Trofi: Çınarçarşı Sokak’ta, oturması keyifli, güzel bir köşeye kurulu. Pizzaları İtalyan usulü, ince kıtır hamurla yapılıyor. En çok tercih edilen, dört peynirli ve ada pizzası.
VE KLASİKLER…
Madam Niça: Burayı bir ada evi gibi düşünün, her gün taze ne pişiyorsa o servis ediliyor. Misafirmiş gibi geliyorsunuz, mönüden bir şey seçemiyorsunuz. Taze ürünlerden oluşan güzel bir kahvaltı ile güne başlıyorlar. Klasik ada tarifiyle tandır iki-üç günde bir mutlaka oluyor. Ya da yemek için değil de akşam bir şeyler içmek için de gidebilirsiniz.

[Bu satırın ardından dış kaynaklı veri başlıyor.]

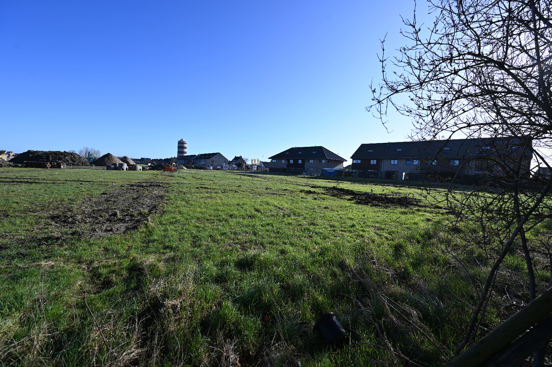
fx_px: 215
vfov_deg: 81.1
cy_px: 184
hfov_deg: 104.3
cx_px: 276
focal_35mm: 14
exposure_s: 1/320
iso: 100
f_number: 6.3
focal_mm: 14
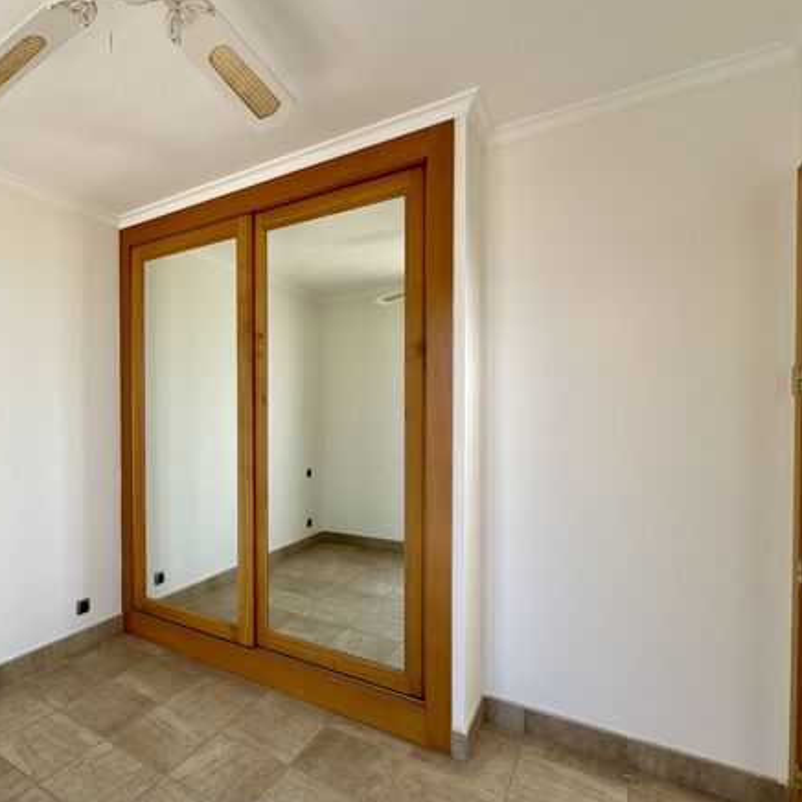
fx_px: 524
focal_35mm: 20
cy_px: 421
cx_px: 187
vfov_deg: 74.8
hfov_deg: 69.2
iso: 64
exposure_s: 1/121
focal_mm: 2.22
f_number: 2.2
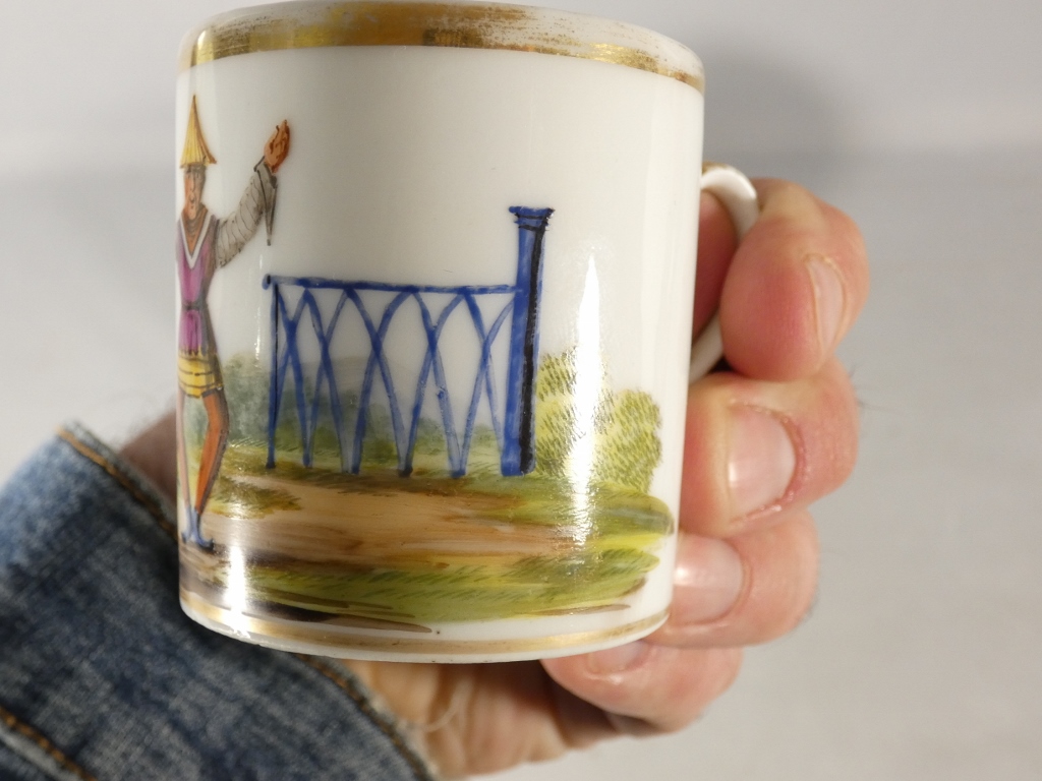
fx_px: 1234
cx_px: 521
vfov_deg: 35.1
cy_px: 390
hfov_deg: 45.8
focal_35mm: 41
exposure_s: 1/80
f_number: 3.6
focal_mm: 7.3
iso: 250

Ada’m: Rum Mahallesi’nde mönüsü, tarzı ve terasıyla sokağa ayrı hava katan bir mekân. Deniz mahsullü tapas’ın tadına mutlaka bakın. Cevizli erişte, kuskuslu paella, sardalya mücveri çok güzel. Ben en çok midye şişlerine bayıldım.
Bakkal: Bozcaada Müzesi’nin karşısında. Kokteylleri ve zengin içki mönüsüyle ünlü. Geç saatlere kadar açık oluşu da avantaj. Ada şaraplarını burada tadabilirsiniz.
Vahit’in Yeri: Ayazma Plajı’na yakın ve denize girenlerin uğrak yeri. Adanın en iyi mezelerini yapıyorlar. Özellikle Girit ezmesi ve karpatya en çok tercih edilenler.
Sandal Restaurant: Rum Mahallesi’nin ilk restoranlarından… Zeytinyağlılarda iddialı. Deniz böreği, kalamar ızgara dolma ve karides çeşitleri öne çıkan diğer lezzetler.